Collected data entries

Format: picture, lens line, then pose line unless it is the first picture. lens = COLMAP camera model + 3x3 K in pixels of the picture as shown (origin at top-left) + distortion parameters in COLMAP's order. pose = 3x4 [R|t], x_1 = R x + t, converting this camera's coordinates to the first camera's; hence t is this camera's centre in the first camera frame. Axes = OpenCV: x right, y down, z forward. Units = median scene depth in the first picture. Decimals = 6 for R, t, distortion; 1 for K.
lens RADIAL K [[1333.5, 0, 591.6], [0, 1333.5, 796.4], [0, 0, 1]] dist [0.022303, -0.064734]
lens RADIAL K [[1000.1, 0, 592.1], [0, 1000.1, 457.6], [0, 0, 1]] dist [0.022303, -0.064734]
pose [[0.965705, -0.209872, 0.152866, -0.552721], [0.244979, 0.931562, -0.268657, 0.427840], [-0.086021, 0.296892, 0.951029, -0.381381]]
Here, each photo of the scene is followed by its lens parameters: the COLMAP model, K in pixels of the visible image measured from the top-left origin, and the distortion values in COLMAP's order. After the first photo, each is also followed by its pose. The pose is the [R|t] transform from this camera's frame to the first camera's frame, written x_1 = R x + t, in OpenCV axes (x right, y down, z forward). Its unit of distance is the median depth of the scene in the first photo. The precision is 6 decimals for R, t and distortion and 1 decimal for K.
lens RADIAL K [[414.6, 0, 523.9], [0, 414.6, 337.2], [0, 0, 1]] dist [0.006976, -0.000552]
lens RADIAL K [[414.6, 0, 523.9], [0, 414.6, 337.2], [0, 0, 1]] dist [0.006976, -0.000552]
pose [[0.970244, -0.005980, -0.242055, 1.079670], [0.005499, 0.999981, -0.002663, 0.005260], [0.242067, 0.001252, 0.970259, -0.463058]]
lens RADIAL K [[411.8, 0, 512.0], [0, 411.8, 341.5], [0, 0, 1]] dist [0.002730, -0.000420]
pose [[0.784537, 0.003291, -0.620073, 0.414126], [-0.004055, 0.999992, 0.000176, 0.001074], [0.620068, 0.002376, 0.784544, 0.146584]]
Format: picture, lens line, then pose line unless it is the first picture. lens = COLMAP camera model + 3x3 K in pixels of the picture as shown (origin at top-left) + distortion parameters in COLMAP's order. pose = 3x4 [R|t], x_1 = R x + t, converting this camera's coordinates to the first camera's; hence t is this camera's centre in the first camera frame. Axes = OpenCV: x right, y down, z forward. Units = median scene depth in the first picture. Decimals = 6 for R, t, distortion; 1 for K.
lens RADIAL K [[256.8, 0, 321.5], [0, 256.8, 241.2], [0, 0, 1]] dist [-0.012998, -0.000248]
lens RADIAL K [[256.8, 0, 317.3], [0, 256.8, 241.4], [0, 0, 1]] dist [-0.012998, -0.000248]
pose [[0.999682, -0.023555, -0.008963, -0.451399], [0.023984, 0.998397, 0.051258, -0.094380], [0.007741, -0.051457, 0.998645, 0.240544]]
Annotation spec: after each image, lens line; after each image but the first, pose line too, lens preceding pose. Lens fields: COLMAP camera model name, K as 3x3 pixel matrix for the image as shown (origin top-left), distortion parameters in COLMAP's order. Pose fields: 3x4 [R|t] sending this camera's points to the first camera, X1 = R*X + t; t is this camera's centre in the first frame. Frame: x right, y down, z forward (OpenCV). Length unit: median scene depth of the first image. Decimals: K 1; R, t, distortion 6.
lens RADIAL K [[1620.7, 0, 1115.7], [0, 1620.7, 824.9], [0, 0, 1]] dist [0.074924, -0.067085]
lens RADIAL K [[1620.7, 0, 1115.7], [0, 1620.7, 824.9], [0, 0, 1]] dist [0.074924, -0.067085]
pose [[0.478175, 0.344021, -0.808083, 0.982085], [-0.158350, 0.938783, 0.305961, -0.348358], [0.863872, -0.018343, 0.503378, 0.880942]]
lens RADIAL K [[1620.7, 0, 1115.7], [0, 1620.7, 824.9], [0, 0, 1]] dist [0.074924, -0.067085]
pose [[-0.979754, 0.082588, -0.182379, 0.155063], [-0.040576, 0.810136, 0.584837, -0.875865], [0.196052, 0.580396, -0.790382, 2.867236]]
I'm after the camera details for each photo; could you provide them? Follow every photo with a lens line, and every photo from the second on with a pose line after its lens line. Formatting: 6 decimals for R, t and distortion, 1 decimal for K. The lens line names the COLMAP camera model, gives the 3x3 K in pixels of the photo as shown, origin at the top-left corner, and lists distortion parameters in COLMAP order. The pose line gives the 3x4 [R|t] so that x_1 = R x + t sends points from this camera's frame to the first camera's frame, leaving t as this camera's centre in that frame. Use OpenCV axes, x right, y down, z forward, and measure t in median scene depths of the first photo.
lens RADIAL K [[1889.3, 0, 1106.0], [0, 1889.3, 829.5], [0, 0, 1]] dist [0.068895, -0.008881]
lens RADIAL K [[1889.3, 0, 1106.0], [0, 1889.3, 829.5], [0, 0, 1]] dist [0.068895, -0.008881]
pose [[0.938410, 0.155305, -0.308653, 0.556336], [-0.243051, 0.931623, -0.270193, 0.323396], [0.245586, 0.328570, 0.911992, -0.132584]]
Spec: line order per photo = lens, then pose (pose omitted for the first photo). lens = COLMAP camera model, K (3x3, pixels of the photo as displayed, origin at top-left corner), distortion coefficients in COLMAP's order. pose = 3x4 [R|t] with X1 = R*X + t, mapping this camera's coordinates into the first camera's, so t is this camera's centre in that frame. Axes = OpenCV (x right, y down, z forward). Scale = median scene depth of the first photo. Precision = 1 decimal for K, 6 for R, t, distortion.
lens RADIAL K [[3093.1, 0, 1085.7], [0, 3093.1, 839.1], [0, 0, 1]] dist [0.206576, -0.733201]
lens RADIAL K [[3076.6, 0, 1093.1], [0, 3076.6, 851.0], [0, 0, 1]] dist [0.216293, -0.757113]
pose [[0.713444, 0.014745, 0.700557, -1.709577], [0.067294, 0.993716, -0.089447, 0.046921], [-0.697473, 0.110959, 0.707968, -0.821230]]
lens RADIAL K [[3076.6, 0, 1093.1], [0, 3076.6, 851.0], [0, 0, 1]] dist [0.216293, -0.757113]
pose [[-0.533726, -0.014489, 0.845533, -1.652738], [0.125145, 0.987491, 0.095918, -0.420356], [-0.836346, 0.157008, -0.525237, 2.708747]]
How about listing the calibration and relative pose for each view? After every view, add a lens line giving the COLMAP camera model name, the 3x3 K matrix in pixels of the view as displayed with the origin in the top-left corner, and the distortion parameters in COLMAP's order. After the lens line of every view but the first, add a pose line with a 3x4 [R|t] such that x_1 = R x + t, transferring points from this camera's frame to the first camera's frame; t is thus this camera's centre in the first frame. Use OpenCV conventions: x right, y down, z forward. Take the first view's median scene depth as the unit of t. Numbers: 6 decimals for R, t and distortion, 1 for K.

EXERCISE BRIEF:
Please quote the lines of the data above exactly, starting at the line that contains "Here, each photo" and ending at the line that contains "0.002376, 0.784544, 0.146584]]", both included.

YOUR SOLUTION:
Here, each photo of the scene is followed by its lens parameters: the COLMAP model, K in pixels of the visible image measured from the top-left origin, and the distortion values in COLMAP's order. After the first photo, each is also followed by its pose. The pose is the [R|t] transform from this camera's frame to the first camera's frame, written x_1 = R x + t, in OpenCV axes (x right, y down, z forward). Its unit of distance is the median depth of the scene in the first photo. The precision is 6 decimals for R, t and distortion and 1 decimal for K.
lens RADIAL K [[414.6, 0, 523.9], [0, 414.6, 337.2], [0, 0, 1]] dist [0.006976, -0.000552]
lens RADIAL K [[414.6, 0, 523.9], [0, 414.6, 337.2], [0, 0, 1]] dist [0.006976, -0.000552]
pose [[0.970244, -0.005980, -0.242055, 1.079670], [0.005499, 0.999981, -0.002663, 0.005260], [0.242067, 0.001252, 0.970259, -0.463058]]
lens RADIAL K [[411.8, 0, 512.0], [0, 411.8, 341.5], [0, 0, 1]] dist [0.002730, -0.000420]
pose [[0.784537, 0.003291, -0.620073, 0.414126], [-0.004055, 0.999992, 0.000176, 0.001074], [0.620068, 0.002376, 0.784544, 0.146584]]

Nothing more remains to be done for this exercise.